What are the reasons behind these reductions, which are cut from the same cloth as those made last year on the majority of Canadian embassies, who saw their cultural programming reduced, if not eliminated? The economies that you have made are ridiculously small and the votes you might win with them have already been won. For what reason, then, are you so bent on hurting the artists by denying them some of their tools? What are you seeking to extinguish and to gain?

Your silence and your actions make one fear the worst for, in the end, we are quite struck by the belief that this contempt, made eloquent by your budget cuts, is very real and that you feel nothing but disgust for these people, these artists, who spend their time by wasting it and in spending the good taxpayers money, he who, rather than doing uplifting work, can only toil.

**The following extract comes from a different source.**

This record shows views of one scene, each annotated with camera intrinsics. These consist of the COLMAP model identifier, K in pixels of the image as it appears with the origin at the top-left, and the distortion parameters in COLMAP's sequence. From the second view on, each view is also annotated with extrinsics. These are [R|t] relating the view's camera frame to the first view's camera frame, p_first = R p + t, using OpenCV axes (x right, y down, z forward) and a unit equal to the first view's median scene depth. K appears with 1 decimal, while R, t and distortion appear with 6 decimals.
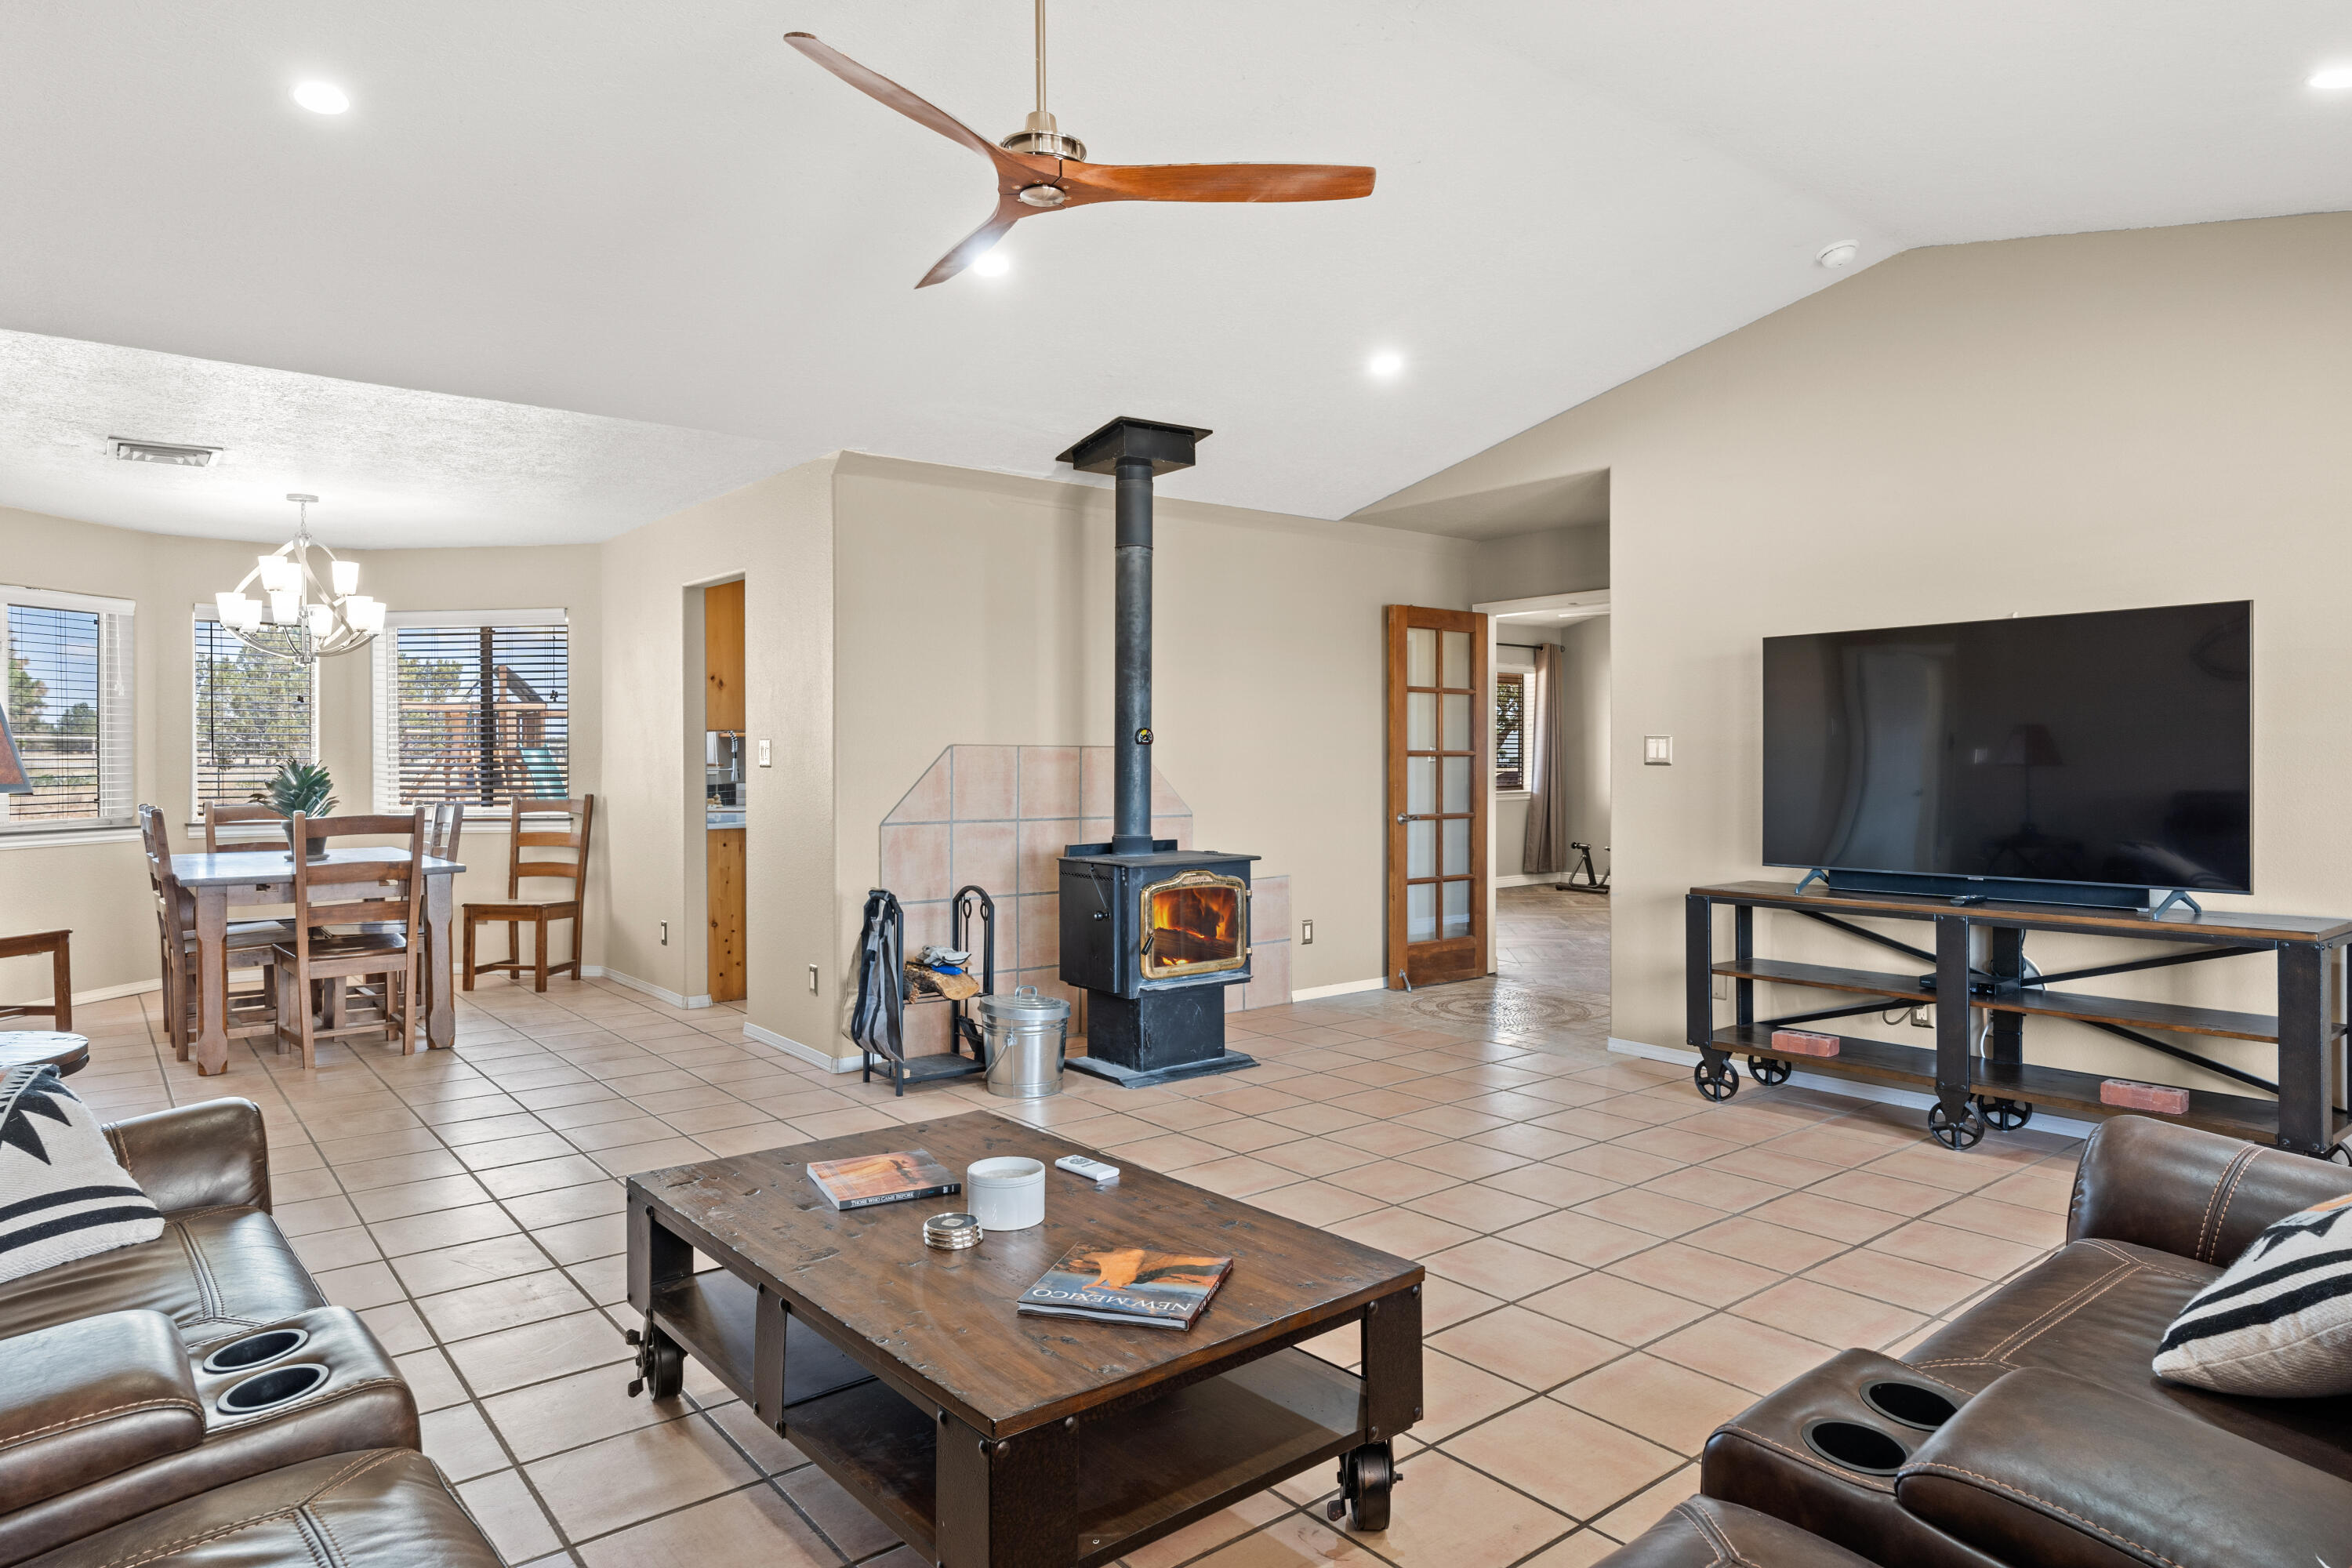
lens RADIAL K [[1407.6, 0, 1185.0], [0, 1407.6, 776.1], [0, 0, 1]] dist [0.004912, 0.000281]
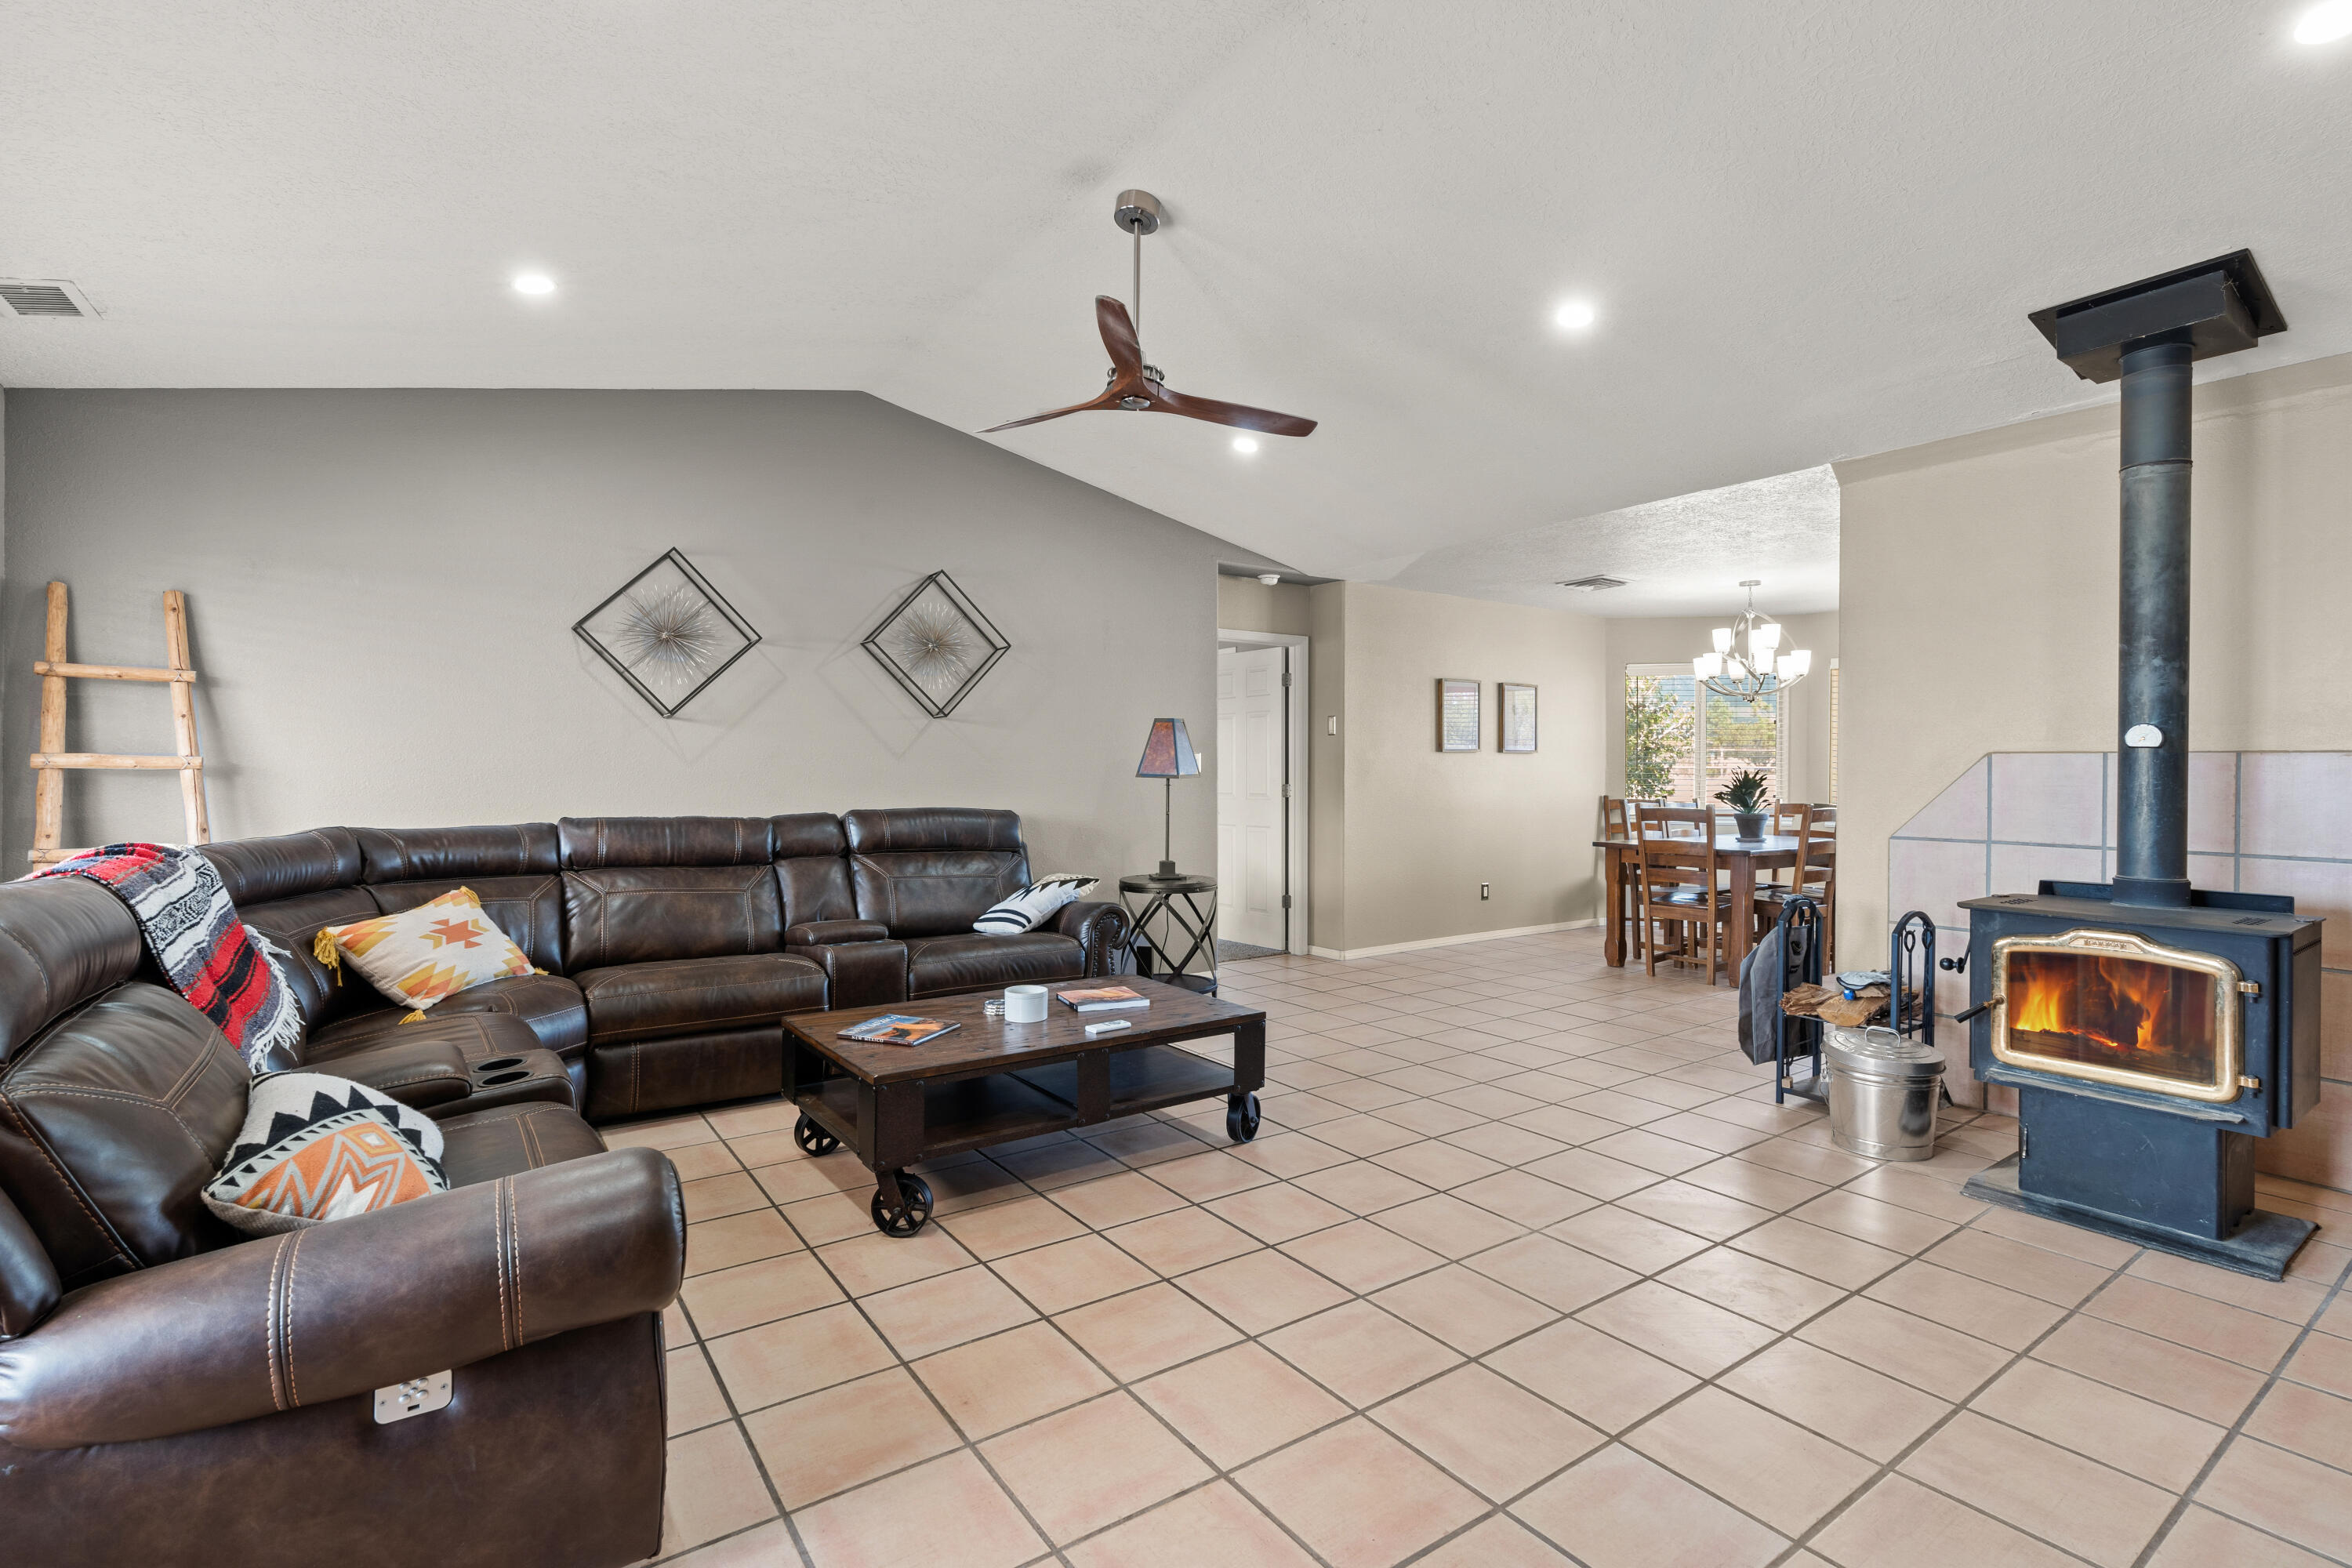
lens RADIAL K [[1070.7, 0, 1184.7], [0, 1070.7, 782.1], [0, 0, 1]] dist [0.000446, 0.000103]
pose [[-0.066792, 0.014900, -0.997656, 0.560949], [-0.008488, 0.999844, 0.015501, -0.010795], [0.997731, 0.009504, -0.066655, 0.583253]]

And yet, I still cannot fathom your reasoning. Plenty of politicians, for the past fifty years, have done all they could to depoliticise art, to strip it of its symbolic import. They try the impossible, to untie that knot which binds art to politics. And they almost succeed! Whereas you, in the space of one week, have undone this work of chloroforming, by awakening the cultural milieu, Francophone and Anglophone, and from coast to coast. Even if politically speaking they are marginal a nd negligible, one must never underestimate intellectuals, never underestimate artists; don't underestimate their ability to do you harm.

A grain of sand is all-powerful.

I believe, my dear colleague, that you yourself have just planted the grain of sand that could derail the entire machine of your electoral campaign. Culture is, in fact, nothing but a grain of sand, but therein lays its power, in its silent front. It operates in the dark. That is its legitimate strength.

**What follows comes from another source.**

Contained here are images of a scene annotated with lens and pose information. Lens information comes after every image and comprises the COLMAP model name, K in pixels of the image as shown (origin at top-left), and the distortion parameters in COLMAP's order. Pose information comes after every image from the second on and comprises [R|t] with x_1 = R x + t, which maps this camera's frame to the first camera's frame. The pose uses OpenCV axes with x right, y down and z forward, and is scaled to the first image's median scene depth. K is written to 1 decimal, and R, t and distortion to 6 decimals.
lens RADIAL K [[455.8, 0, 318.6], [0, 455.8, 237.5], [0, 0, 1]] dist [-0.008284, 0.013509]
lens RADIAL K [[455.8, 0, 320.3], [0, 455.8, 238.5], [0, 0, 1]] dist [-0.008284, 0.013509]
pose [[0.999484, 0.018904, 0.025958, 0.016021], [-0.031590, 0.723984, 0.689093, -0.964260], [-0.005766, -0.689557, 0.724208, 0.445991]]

It is full of people who are incomprehensible but very adept with words. They have voices. They know how to write, to paint, to dance, to sculpt, to sing, and they won't let up on you. Democratically speaking, they seek to annihilate your policies. They will not give up. How could they?

You must understand them: they have not had a clear and common purpose for a very long time, for such a long time that they have no common cause to defend. In one week, by not controlling the symbolic importance of your actions, you have just given them passion, anger, rage.

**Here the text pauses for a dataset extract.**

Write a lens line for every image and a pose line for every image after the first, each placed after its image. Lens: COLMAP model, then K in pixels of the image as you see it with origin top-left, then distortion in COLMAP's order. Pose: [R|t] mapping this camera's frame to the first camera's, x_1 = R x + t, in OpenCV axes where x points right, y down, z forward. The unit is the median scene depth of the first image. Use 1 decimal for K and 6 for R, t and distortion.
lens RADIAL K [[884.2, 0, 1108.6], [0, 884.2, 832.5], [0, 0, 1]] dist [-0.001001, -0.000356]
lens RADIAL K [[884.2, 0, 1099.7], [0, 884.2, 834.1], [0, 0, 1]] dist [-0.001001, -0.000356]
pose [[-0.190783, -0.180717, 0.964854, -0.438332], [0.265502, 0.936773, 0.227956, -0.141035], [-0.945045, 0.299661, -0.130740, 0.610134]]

The resistance that will begin today, and to which my letter is added, is but a first manifestation of a movement that you yourself have set in motion: an incalculable number of texts, speeches, acts, assemblies, marches, will now be making themselves heard. They will not be exhausted.

Some of these will, perhaps, following my letter, be weakened but within each word, there will be a spark of rage, relit, and it is precisely the addition of these tiny instances of fire that will shape the grain of sand that you will never be able to shake. This will not settle down, the pressure will not be diminished.

Monsieur le premier ministre, we are neighbours. We work across the street from one another. There is nothing but the Cenotaph between our offices, and this is as it should be because politics and art have always mirrored one another, each on its own shore, each seeing itself in the other, separated by that river where life and death are weighed at every moment.

We have many things in common, but an artist, contrary to a politician, has nothing to lose, because he or she does not make laws; and if it is prime ministers who change the world, it's the artist who will show this to the world. So do not attempt, through your policies, to blind us, Monsieur le premier ministre; do not ignore that reflection on the opposite shore, do not plunge us further into the dark. Do not diminish us.